Signal , the popular privacy-focused messaging app, has not reportedly complied with the new social media and intermediary guidelines in India. The company is also likely to be liable under the Information Technology (IT) Act, 2021, and the provision of safe harbour in it is unlikely to be applicable to it due to the non-compliance, Hindustan Times reports citing officials aware of the matter. The new IT rules that came into being in the country late last month mandates social media companies with over five million users to appoint a Chief Compliance Officer (CCO), Nodal Officer and Resident Grievance Officer to smoothen the grievance mechanism for citizens. For messaging companies like WhatsApp and Signal, the new IT rules include a traceability clause that requires platforms to locate “the first originator of the information" if required by authorities.
Signal, which gained massive popularity earlier this year for offering end-to-end encryption and other privacy features earlier this year, is yet to clarify its position on the central government’s IT Rules. The report notes that Signal has not shared the details of a compliance officer with the government under the new guidelines. “Signal has not complied with the guidelines. Services like iMessage do not fall under the traceability clause since the significant social media intermediaries in the nature of messaging services have to comply," an official told the publication. As mentioned, if the company has not yet complied with the rules, it could lose the safe harbour immunity that is guaranteed under Section 79 of the IT Act (if the companies follow laid rules). According to law, an intermediary [like Signal] is not liable for punishment when users use its platform to share information, even if the information violates local laws.
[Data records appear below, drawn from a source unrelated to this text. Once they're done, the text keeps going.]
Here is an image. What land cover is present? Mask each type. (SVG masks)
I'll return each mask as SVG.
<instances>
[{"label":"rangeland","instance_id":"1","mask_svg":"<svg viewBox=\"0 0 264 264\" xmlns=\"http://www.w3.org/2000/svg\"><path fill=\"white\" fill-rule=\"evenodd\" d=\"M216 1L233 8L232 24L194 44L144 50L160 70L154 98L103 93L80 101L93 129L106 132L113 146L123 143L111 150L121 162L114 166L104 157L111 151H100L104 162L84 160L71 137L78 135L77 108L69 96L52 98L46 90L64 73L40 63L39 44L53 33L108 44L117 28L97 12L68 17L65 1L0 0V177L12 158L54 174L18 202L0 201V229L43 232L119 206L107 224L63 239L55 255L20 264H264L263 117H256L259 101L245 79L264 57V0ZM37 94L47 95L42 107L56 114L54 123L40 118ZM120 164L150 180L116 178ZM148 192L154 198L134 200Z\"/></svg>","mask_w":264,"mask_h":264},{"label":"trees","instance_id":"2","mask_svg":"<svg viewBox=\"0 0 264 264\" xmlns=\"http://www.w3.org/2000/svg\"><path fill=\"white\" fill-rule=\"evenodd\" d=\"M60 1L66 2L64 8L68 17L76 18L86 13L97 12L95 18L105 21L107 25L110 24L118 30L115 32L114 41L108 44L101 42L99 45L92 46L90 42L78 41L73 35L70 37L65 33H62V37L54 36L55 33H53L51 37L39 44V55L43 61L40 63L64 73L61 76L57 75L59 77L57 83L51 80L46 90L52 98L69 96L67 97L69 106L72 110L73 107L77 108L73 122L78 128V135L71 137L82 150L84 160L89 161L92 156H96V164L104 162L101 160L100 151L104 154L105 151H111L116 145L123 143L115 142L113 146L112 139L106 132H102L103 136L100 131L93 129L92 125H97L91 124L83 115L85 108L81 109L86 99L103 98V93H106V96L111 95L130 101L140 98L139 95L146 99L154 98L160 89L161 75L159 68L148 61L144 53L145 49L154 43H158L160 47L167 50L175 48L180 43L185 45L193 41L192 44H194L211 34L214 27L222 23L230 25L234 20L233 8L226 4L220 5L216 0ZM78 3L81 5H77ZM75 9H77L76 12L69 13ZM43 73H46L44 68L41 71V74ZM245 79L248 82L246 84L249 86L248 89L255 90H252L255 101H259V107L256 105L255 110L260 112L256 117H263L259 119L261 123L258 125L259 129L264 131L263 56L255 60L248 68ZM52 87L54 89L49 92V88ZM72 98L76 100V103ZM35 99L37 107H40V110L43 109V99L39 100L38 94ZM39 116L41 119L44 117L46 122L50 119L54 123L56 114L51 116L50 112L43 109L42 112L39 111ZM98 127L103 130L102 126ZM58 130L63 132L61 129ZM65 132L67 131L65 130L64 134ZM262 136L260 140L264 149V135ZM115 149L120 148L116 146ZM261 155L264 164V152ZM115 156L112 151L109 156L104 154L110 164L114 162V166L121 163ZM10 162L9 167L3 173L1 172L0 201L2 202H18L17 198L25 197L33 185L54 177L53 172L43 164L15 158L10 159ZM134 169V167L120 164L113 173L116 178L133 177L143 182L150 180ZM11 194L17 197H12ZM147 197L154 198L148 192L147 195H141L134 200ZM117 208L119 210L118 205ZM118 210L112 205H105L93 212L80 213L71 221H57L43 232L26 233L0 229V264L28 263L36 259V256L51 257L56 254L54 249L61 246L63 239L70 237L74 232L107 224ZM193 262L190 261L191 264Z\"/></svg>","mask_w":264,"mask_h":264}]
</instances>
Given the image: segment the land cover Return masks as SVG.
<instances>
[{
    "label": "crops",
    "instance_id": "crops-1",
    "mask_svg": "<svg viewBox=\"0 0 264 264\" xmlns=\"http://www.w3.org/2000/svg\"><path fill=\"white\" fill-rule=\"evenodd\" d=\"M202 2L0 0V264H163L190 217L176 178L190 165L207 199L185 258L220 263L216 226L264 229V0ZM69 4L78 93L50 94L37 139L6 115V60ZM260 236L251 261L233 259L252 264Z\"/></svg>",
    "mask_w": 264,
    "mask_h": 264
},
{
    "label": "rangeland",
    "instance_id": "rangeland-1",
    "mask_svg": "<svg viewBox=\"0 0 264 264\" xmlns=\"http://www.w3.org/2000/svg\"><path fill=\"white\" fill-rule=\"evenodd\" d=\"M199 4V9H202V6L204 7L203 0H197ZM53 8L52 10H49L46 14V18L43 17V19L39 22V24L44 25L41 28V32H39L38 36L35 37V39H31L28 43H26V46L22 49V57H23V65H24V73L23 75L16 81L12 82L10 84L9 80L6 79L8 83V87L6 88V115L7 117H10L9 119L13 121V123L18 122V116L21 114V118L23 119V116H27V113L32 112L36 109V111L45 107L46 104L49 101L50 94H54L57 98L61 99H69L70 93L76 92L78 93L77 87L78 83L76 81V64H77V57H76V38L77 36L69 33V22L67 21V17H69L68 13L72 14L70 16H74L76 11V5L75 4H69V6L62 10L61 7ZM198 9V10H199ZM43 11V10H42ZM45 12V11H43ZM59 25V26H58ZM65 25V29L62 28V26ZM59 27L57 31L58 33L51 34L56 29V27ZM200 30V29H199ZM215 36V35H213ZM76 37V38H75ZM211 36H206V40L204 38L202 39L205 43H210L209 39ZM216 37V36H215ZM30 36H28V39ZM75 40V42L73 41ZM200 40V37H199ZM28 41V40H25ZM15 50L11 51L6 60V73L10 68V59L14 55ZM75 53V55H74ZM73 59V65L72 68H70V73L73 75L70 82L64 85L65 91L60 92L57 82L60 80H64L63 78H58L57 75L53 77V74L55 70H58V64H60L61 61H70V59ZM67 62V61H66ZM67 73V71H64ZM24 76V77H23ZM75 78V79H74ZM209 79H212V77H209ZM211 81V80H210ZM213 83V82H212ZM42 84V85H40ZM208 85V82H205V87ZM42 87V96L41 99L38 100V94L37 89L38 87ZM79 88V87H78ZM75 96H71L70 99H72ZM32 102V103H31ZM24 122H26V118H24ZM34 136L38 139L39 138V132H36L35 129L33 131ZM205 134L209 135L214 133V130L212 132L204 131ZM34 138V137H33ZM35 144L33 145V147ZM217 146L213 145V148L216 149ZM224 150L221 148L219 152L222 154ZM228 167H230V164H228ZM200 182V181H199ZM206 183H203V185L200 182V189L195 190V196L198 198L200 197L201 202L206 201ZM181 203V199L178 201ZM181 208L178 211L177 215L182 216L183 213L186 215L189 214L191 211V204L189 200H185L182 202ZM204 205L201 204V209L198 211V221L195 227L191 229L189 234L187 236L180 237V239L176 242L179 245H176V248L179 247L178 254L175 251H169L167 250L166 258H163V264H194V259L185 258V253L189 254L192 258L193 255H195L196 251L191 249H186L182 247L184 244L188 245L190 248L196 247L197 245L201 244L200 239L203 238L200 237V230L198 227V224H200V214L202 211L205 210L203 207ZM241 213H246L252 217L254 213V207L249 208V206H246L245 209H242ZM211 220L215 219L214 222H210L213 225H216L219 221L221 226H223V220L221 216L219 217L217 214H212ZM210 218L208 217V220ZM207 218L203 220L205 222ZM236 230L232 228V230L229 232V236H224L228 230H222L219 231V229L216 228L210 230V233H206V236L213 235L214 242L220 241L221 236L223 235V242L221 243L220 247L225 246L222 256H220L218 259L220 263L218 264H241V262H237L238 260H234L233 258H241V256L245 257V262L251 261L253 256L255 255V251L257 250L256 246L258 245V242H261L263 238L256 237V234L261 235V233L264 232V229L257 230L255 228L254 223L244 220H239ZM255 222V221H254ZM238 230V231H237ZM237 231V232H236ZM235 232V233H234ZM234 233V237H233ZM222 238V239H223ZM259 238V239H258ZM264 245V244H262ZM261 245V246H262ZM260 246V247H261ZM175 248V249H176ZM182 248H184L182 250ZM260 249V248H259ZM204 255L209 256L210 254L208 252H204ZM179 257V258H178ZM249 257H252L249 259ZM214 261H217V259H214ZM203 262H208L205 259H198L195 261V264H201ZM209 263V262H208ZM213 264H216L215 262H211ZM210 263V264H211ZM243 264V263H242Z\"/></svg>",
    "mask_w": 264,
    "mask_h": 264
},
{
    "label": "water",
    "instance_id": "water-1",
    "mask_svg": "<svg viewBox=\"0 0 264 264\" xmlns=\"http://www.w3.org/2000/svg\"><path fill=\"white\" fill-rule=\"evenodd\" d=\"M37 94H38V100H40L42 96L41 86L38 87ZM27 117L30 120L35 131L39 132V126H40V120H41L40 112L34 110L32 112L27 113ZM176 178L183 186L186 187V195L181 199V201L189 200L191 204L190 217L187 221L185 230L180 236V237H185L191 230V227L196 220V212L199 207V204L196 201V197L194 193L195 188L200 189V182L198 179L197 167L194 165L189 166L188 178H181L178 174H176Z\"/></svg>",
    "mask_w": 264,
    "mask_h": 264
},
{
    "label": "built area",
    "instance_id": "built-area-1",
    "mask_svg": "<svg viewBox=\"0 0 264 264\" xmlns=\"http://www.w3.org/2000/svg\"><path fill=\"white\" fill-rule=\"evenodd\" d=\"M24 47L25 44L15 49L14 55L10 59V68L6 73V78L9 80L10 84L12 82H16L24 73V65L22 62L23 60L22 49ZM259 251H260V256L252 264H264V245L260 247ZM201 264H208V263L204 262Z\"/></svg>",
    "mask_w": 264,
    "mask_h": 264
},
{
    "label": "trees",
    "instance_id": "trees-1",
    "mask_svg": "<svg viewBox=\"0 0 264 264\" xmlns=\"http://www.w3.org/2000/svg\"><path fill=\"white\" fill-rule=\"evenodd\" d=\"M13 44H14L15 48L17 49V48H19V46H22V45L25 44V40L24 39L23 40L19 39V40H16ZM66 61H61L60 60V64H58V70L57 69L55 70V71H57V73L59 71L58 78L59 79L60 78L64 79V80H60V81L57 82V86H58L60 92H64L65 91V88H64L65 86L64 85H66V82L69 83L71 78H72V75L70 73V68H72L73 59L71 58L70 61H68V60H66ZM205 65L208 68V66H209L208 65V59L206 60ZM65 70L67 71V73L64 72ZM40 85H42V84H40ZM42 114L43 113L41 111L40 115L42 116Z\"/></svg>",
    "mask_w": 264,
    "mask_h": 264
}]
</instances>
So far, several social media giants are complying with the new rules; however, some platforms are protesting against them as they allegedly violate freedom of expression and other human rights. Twitter recently lost its safe harbour protection for failing to comply with rules as of yet. WhatsApp, on the other hand, has challenged IT Rules, saying the traceability clause threatens its end-to-end encryption programme. WhatsApp says that if it had to trace an originator, it would have to “store information." For this to work, the company would have to add some sort of “permanent identity stamp" that effectively translates into surveillance.